## [Requisitos da tarefa]
Transcreva na íntegra, sem nenhuma alteração, o trecho abaixo sobre a previsão de uma nova crise financeira.

## [Trecho para leitura]
Na semana que passou, os prognósticos de Lee ganharam força. O ambiente foi turbulento para as Bolsas globais, em especial para os principais indicadores americanos, que zeraram os ganhos no ano.
Dúvidas sobre a trégua comercial entre Estados Unidos e China amplificaram preocupações de investidores, enquanto a desaceleração econômica global no próximo ano já é dada como certa e a hipótese de uma recessão americana começa a tomar forma no mercado.
O economista Tim Lee, que alertou para risco de colapso na Turquia - Nick Hagen - 10.ago.18/The New York Times

 
Vamos ter outra crise financeira? 
É um tema complicado, mas estou muito convicto de que vamos ter uma outra crise financeira. Ela será pior de muitas formas. O mercado acionário vai afundar, empresas endividadas terão problemas, e muitas vão falir. 
A crise de 2007 a 2009 foi majoritariamente uma crise bancária. Os bancos agora, de uma maneira geral, estão mais fortes. Não será uma crise bancária, mas uma crise no mercado de crédito corporativo e no mercado de ações.
 
O que vai provocar essa nova crise? 
Eu não acho que resolvemos os problemas que havia em 2007 e 2009. O maior problema não é o fato de os bancos serem muito gananciosos ou outras razões que as pessoas disseram sobre a crise da última vez. Há muita dívida e, na minha opinião, poupança insuficiente.

## [Dados fornecidos]
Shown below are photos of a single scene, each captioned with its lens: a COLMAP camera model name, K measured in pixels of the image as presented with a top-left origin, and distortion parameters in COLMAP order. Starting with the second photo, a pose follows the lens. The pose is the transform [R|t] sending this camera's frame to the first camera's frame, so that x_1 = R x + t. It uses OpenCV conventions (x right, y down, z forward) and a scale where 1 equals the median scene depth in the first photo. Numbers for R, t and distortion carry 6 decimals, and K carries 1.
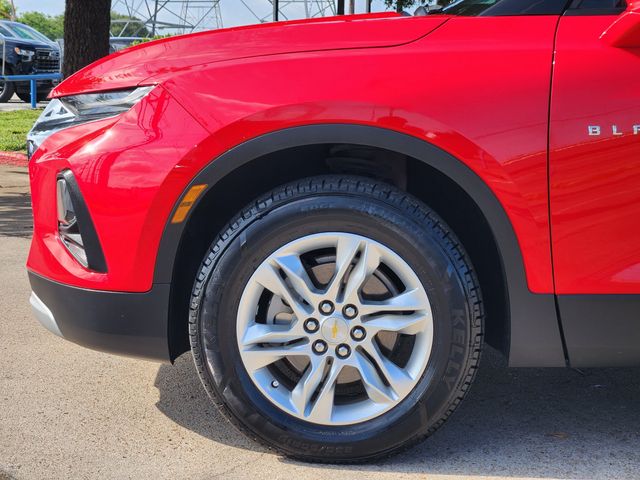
lens RADIAL K [[1635.1, 0, 320.5], [0, 1635.1, 237.5], [0, 0, 1]] dist [-0.053491, 0.000000]
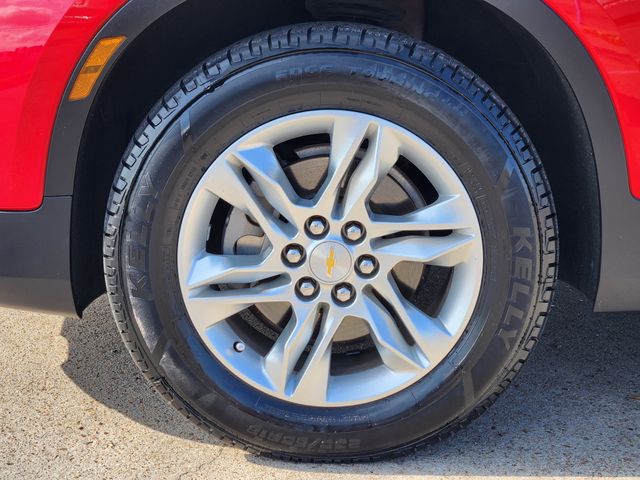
lens RADIAL K [[1635.1, 0, 320.6], [0, 1635.1, 243.1], [0, 0, 1]] dist [-0.053491, 0.000000]
pose [[0.999066, -0.020460, 0.038070, -0.019543], [0.017281, 0.996480, 0.082027, -0.003937], [-0.039614, -0.081293, 0.995903, 0.357051]]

## [Sua resposta]
Na semana que passou, os prognósticos de Lee ganharam força. O ambiente foi turbulento para as Bolsas globais, em especial para os principais indicadores americanos, que zeraram os ganhos no ano.
Dúvidas sobre a trégua comercial entre Estados Unidos e China amplificaram preocupações de investidores, enquanto a desaceleração econômica global no próximo ano já é dada como certa e a hipótese de uma recessão americana começa a tomar forma no mercado.
O economista Tim Lee, que alertou para risco de colapso na Turquia - Nick Hagen - 10.ago.18/The New York Times

 
Vamos ter outra crise financeira? 
É um tema complicado, mas estou muito convicto de que vamos ter uma outra crise financeira. Ela será pior de muitas formas. O mercado acionário vai afundar, empresas endividadas terão problemas, e muitas vão falir. 
A crise de 2007 a 2009 foi majoritariamente uma crise bancária. Os bancos agora, de uma maneira geral, estão mais fortes. Não será uma crise bancária, mas uma crise no mercado de crédito corporativo e no mercado de ações.
 
O que vai provocar essa nova crise? 
Eu não acho que resolvemos os problemas que havia em 2007 e 2009. O maior problema não é o fato de os bancos serem muito gananciosos ou outras razões que as pessoas disseram sobre a crise da última vez. Há muita dívida e, na minha opinião, poupança insuficiente.